Existen también mecanismos criminales como puede ser el secuestro o retención de personas cuya oportuna liberación permita obtener luego alguna ventaja política para los gobiernos de los países dictatoriales. Por ejemplo, el caso de secuestro de turistas extranjeros por la guerrilla para luego liberarlos, o la retención de profesionales o técnicos con acusaciones descabelladas manejadas por el sistema de represión judicial que los dictadores han creado a su servicio. Los ejemplos tienen nombres y la gente los conoce.

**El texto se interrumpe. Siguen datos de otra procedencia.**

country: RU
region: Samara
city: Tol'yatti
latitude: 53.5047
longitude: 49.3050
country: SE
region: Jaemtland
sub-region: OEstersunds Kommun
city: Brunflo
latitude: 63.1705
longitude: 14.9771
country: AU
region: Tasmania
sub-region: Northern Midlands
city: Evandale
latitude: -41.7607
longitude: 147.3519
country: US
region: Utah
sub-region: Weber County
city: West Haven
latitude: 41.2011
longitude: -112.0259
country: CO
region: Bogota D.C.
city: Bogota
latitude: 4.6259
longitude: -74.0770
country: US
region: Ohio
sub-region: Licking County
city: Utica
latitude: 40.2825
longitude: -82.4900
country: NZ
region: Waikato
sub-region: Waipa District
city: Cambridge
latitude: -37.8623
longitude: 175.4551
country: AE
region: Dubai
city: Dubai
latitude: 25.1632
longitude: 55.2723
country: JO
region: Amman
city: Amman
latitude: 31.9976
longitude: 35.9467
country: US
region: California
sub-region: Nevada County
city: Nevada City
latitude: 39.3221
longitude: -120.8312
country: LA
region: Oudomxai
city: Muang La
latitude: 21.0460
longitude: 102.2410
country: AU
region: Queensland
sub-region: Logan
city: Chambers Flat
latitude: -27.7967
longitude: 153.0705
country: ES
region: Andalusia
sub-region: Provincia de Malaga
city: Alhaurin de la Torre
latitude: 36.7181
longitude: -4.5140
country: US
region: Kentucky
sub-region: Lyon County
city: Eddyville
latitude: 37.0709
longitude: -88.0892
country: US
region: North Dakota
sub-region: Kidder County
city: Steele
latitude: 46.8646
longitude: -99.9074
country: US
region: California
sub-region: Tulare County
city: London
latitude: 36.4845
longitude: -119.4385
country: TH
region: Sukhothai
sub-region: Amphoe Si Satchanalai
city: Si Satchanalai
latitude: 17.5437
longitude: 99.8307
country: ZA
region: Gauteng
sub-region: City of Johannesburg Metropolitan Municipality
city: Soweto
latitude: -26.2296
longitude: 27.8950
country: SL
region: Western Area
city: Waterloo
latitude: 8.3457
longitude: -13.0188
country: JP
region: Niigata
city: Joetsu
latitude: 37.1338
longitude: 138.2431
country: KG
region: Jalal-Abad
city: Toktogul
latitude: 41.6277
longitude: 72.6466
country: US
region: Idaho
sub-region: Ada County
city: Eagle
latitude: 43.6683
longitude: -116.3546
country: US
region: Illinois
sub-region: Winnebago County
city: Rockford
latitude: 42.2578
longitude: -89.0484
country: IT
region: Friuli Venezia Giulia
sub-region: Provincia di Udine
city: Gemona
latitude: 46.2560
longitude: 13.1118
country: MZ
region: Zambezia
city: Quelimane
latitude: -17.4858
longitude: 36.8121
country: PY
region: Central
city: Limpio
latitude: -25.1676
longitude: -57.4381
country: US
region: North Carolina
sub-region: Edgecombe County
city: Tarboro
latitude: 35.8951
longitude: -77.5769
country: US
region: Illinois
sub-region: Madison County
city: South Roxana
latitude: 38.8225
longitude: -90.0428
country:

El asunto es que incluso en el ámbito de las relaciones internacionales, las dictaduras del socialismo del siglo XXI pueden hacer lo que quieran, lo que sea necesario o conveniente a sus intereses, sin limitación moral ni legal alguna, porque como dictaduras que son, con gobernantes como Castro, Chávez, Maduro, Morales, Correa, Ortega… que están por encima de la ley y que han destrozado el Estado de Derecho, no tienen ningún control o mecanismo de rendición de cuentas…. ¿Si esto no es dictadura cómo se puede llamar?

* Carlos Sánchez Berzaín ha sido ministro y legislador boliviano. Actualmente preside el Instituto Internacional por la Democracia.